About the Role
Role details below.
Responsibilities
- Mine Unstructured Data: Use NLP (ClinicalBERT / BioBERT) to extract anxiety markers and procedural indicators from thousands of anonymized clinical notes.
- Feature Engineering: Clean and join complex longitudinal datasets including medication dosages (Infusion tables), vitals (Flowsheets), and recovery timestamps.
- Build the Model: Develop and validate an XGBoost classification model to output an 'XR Suitability Score' with a target AUC-ROC of >0.75.
- Work directly with the CEO.
Requirements
- Final year Master’s student or PhD candidate in Data Science, AI, Medical Informatics, or Applied Math.
- Expert-level knowledge of the Python data stack (Pandas, Scikit-learn, XGBoost).
- Hands-on experience with the HuggingFace library and transformer models.
- Ability to navigate and join massive relational databases (BigQuery/SQL Server).

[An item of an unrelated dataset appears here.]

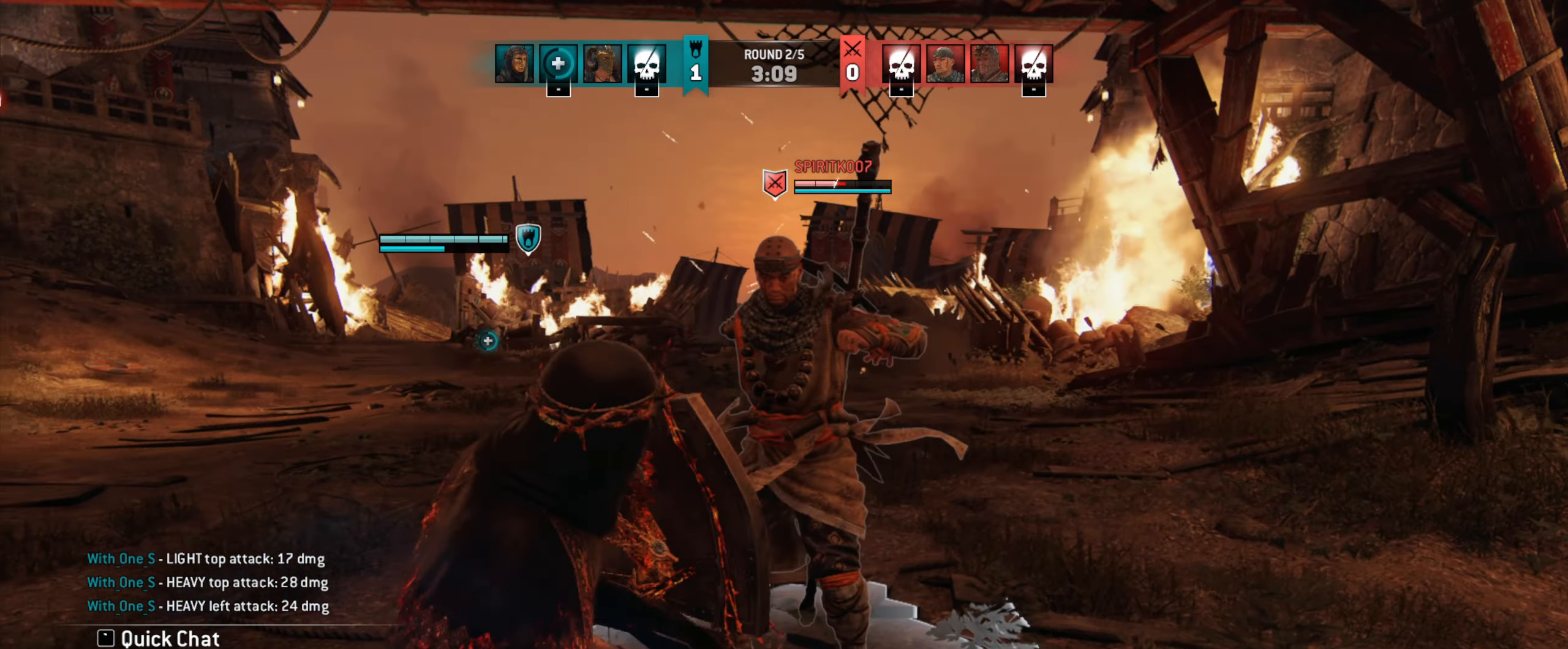
{"keys": ["w"], "mouse": [], "events": [[450, "w", "down"]]}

- Mindset: You are a 'builder' who is comfortable with the ambiguity of clinical data and the fast pace of a scale-up environment.
Compensation
This internship is not focused on earning a high salary; compensation is primarily in the form of learning, freedom, and responsibility.
Additional Information
- Location: Remote with 2x/week online video call with CEO in USA.
- Compensation is not monetary-focused; the primary value is learning, freedom, and responsibility.
- After completing the project, the intern will have a significant CV booster.
- No other data scientist on the team — must show independence.